• [WHAT NEEDS TO BE DONE] Return every line in the entries below that contains the word "common".
____________________
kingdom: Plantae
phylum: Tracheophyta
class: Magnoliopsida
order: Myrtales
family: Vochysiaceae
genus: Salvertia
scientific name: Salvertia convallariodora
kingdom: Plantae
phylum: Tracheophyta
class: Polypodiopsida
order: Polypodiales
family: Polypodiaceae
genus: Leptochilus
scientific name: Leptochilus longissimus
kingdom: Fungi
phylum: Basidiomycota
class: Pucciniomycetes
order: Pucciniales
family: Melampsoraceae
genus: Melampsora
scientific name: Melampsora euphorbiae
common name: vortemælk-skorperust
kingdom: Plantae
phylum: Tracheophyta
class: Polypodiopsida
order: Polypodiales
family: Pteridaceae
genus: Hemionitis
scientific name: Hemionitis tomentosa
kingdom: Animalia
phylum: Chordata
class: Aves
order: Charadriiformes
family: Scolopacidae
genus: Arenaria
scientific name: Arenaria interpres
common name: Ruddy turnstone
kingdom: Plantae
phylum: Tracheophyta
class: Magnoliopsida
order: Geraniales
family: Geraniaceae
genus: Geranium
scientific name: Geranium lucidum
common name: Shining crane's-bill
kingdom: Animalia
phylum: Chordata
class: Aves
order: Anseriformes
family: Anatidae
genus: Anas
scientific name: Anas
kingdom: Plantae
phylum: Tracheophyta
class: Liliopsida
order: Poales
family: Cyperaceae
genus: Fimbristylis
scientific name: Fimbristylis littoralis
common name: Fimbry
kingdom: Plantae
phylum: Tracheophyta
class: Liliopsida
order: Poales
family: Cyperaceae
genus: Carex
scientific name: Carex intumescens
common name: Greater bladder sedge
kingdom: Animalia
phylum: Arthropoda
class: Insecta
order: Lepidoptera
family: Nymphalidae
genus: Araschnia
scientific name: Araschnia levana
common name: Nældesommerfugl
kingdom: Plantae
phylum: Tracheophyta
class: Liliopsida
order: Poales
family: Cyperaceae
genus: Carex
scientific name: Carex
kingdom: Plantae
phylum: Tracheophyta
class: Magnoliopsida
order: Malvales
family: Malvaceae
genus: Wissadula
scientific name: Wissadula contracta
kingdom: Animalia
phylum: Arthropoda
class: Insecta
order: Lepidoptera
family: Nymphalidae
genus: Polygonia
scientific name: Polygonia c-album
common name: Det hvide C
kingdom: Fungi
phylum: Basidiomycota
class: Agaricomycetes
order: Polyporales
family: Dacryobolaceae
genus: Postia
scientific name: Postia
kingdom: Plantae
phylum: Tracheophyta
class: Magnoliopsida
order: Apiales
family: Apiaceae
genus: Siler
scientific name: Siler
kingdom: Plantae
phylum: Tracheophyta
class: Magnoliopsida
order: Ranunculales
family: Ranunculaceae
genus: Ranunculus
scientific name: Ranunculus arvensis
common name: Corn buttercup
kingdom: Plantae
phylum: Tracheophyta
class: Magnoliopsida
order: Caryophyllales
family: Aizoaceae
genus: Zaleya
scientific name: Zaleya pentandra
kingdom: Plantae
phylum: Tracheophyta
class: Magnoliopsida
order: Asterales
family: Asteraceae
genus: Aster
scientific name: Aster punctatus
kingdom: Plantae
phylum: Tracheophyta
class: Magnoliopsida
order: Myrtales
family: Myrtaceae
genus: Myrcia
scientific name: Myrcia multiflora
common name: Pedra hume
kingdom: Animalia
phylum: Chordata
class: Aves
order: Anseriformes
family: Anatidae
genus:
____________________
• [SOLUTION]
common name: vortemælk-skorperust
common name: Ruddy turnstone
common name: Shining crane's-bill
common name: Fimbry
common name: Greater bladder sedge
common name: Nældesommerfugl
common name: Det hvide C
common name: Corn buttercup
common name: Pedra hume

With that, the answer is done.